Anyway, if you had contact to mixed Ethiopians who often suffer from the same inner conflict, you would see how nice and also difficult it can be experiencing two cultures at the same time and feeling at ease at many places at the same time. For me it was and is nothing but an enrichment to my personality and this article should egg on every adopted who feels like me. So all in all, I recommend to those children who have no contact to Ethiopian people to enlarge their mind in favor of this country. Our ideas and different point of views may be useful to improve the situation in and out of Ethiopia. We must not be afraid of anything since our trust in God led us safely to a new life here and since we have not been better or worse than other Ethiopians and Germans. But according to our different skills we may construct a new bridge between two completely different cultures. Let us in the name of God try our best to be an ideal to both peoples.

Binyam-Tedla Hecke

post Adoption: a growing trend

November 22nd, 2007

Filed under: Behind Adoption — eresso @ 07:23

I am not worried about fostering. Rather, I am worried about the growing number of adoptions going on. Kids as a commodity. A status symbol. A quick fix of papers, selling children to the highest bidder. Are you a celebrity? Oh, you get the VIP treatment. Choose. Which one shall it be Sir, Madam? They are orphans after all, right? Better to have a full tummy than sleeping under sewage tunnels with an empty stomach. Hmm, what a choice!

Identity versus food security. Which one shall it be? I am happy that I do not have to make this choice. Do not blame it on me. I am just playing the mirror.

It is a trend brothers. Ethiopian orphans are being adopted all over the world. And some are given away by their parents who wish a better future for their offspring. Can you blame them? Who is to blame? I say lack of self respect. I say poverty. Fostering and adoption are also very common in Ethiopia, although not backed up with fancy legal papers. But, the major issue is, the growing epidemic, if you wish, that glorifies everything what the white man has and is. Oh “fe-rendj hager eko haede, tadillo. Ayaskenam?” Never heard such a statement? Come on, give me a break!

Some of them want to help us, sure thing.
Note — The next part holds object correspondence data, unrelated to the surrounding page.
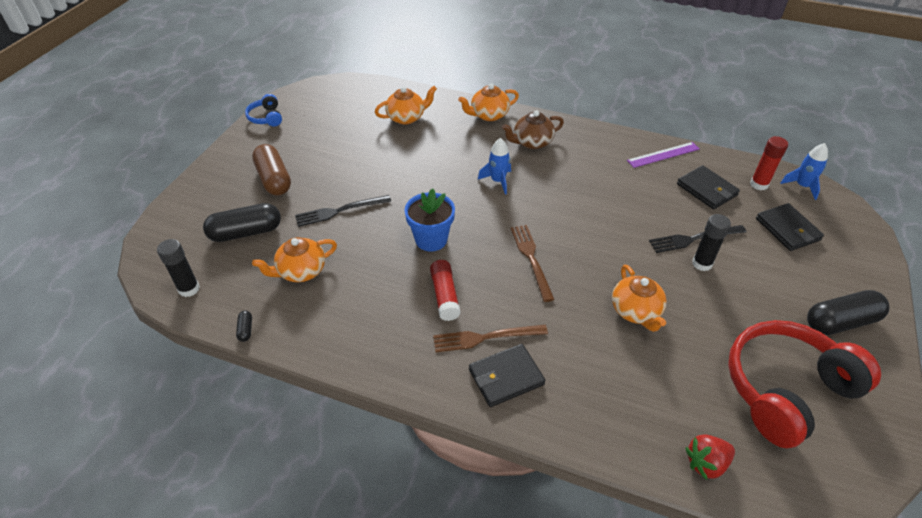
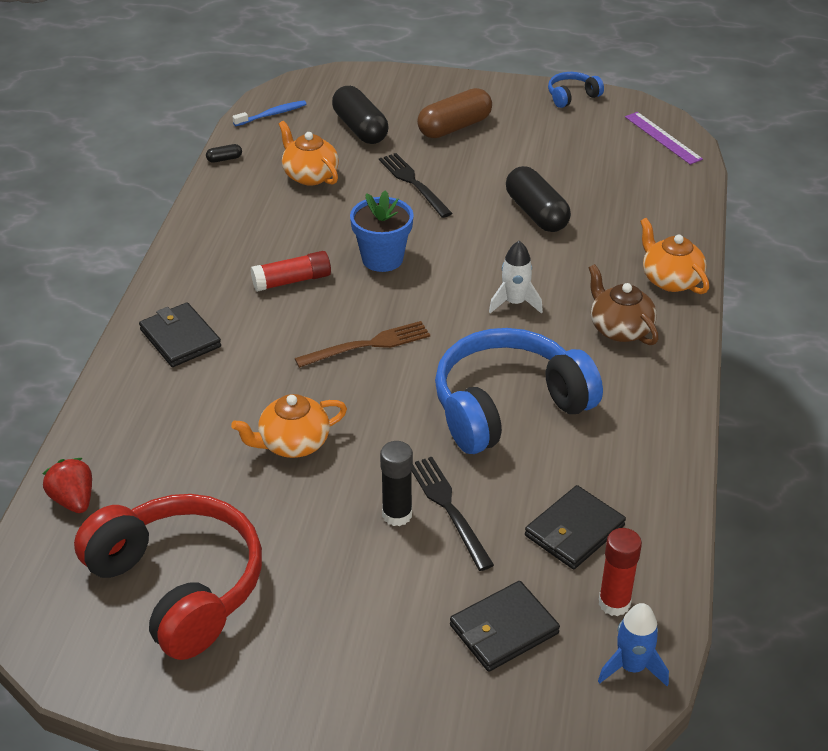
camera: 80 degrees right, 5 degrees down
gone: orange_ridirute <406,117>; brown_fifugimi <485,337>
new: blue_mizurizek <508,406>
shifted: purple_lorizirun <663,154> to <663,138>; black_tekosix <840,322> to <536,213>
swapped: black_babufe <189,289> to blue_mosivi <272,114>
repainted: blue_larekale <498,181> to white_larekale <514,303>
For instance, some take unimaginable sacrifice to raise an alien child like their own. Trust me on this, the borrowed parents have also plenty of social stigma to fight against.

The question is, are we not responsible for them? Is it not our society who orphaned them, rejected them–indifferent and blind? Are they not our children first before they are that of the white man? Do we help as much as we can? Are we really concerned beyond the usual empty lip service?

It touchs several aspects of life, in the poor and rich man’s world that is. Don’t you think? Africans can not take care of their children? By the way, does it work, I mean white parents raising black children? A mix is feared, confuses, and disturbs the natural order of things. White folks here and black lots there. When the mix happens, the white overshadows, is the benevolent, the munificent, the descendant of Abraham-white as stainless. The black receives; thankfulness is expected of him for he is the descendant of Ham and Canaan-the cursed. What an endless irony. Question it if you wish and can. Be ware though, you must have the stamina to challenge a biblical truth. I am not playing the role of a spoiler here.

Nevertheless, we shall differentiate brothers. Good and evil are evenly distributed among the children’s of Abraham and Ham. I am just reminding you of the depth of our dilemma. Face your damon and fight it. Be concerned. Start the change from your house. Teach your children self respect and responsibility. Help your next kin. If we help our children, they do not have to be adopted away from home. After all, we do not believe that we are cursed. Do we?